_Task_
No pictures, please: print exactly the lines from the one that contains "vfov_deg: 34.2" through the last line of the listing.

......

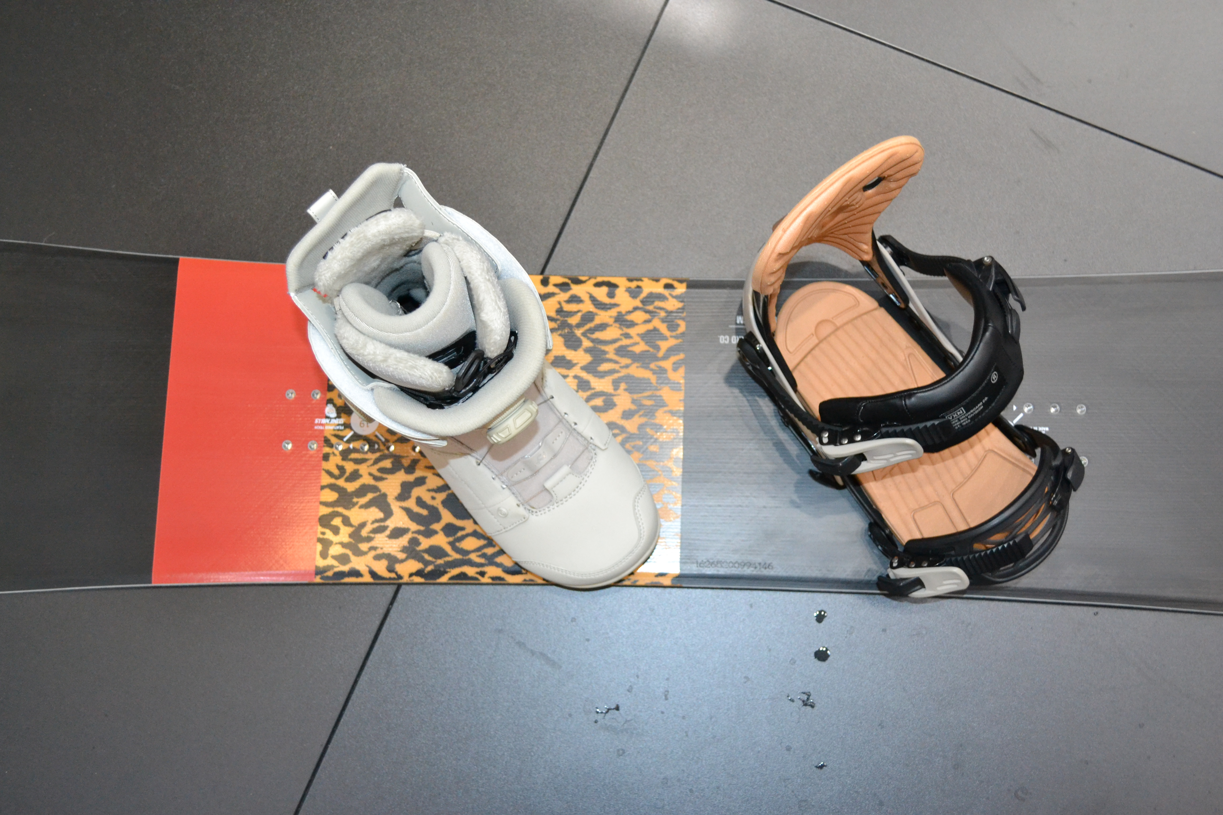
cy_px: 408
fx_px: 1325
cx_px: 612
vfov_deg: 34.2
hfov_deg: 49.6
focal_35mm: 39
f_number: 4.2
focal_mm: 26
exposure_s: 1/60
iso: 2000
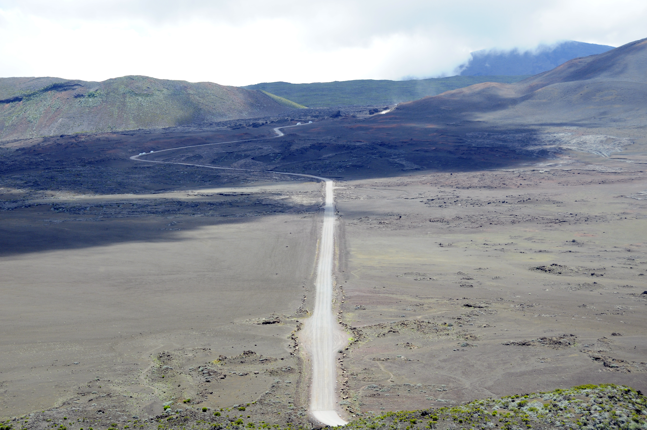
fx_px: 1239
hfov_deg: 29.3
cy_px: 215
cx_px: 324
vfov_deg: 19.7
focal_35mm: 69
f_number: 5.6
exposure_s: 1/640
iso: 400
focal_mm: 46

......

_Response to this exercise_
vfov_deg: 34.2
hfov_deg: 49.6
focal_35mm: 39
f_number: 4.2
focal_mm: 26
exposure_s: 1/60
iso: 2000
fx_px: 1239
hfov_deg: 29.3
cy_px: 215
cx_px: 324
vfov_deg: 19.7
focal_35mm: 69
f_number: 5.6
exposure_s: 1/640
iso: 400
focal_mm: 46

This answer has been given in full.